I was glad someone explained this to me. Now, I DO get it.

As it relates to church, I was probably feeling the same way that day that my parents did 30 years ago when the church wanted to replace hymns with “contemporary” songs like “This is the Day.” Now, it made sense to me. I had no desire to stand in the way of something that might really matter to a younger generation of people (even if it did make me want to close my eyes and throw up right in the middle of a worship song!).

It reminded me of something I heard someone say recently about the way people communicate today. There are certainly lots of downsides to a near addiction to communication these days. It cracks me up to see a group of teenagers all hanging out together and every single one of them is staring at his or her smart phone because the joy of communicating with someone else is more important than talking to the person right next to them!

I will admit that I’m overly addicted to my shiny white iPhone that hangs out in my back pocket, alerting me with every new Facebook notification, every new text message and every new e-mail all day long.
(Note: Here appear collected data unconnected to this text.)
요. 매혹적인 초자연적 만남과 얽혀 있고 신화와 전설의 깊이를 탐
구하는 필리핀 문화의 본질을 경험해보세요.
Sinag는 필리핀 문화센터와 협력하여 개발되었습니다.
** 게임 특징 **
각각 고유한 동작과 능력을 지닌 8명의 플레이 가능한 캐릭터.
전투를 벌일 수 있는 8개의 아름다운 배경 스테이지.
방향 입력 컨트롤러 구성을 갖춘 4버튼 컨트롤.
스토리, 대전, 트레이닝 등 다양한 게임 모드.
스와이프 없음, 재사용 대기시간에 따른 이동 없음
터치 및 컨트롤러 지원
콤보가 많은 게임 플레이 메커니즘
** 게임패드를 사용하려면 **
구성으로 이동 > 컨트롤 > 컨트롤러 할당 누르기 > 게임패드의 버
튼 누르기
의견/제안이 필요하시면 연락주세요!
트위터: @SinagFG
But I get equally as frustrated with people who believe that a phone call is the only “legitimate” form of communication. Just sending a text or an e-mail to say hello doesn’t count as a real effort to reach out and keep in touch.

However, as this speaker said the other day, ignoring technology won’t make it go away. Our kids are still going to set up Facebook accounts, or text their friends or use whatever new form of communication we haven’t even considered yet.

We can pretend it doesn’t exist because we don’t like it. We can insist they only communicate with us the way we did when we were growing up. But the only person who would be missing out on communicating with them would be ME.

I hope I don’t get to the point that I refuse to consider keeping up with changes in technology and communication just because I don’t like them. I would prefer to friend them or follow them or facetime them or whatever I need to do in the future to spark communication, rather than miss out because I insist they only mail me a handwritten letter. 🙂

In the same way, we can ask people to come to church and only experience the same thing we did 10 years ago. We can ignore the real fact that a younger generation expects something different. Yep. We can ignore it.

And they will go find it.

I would love to hear your thoughts on this topic! What do you think?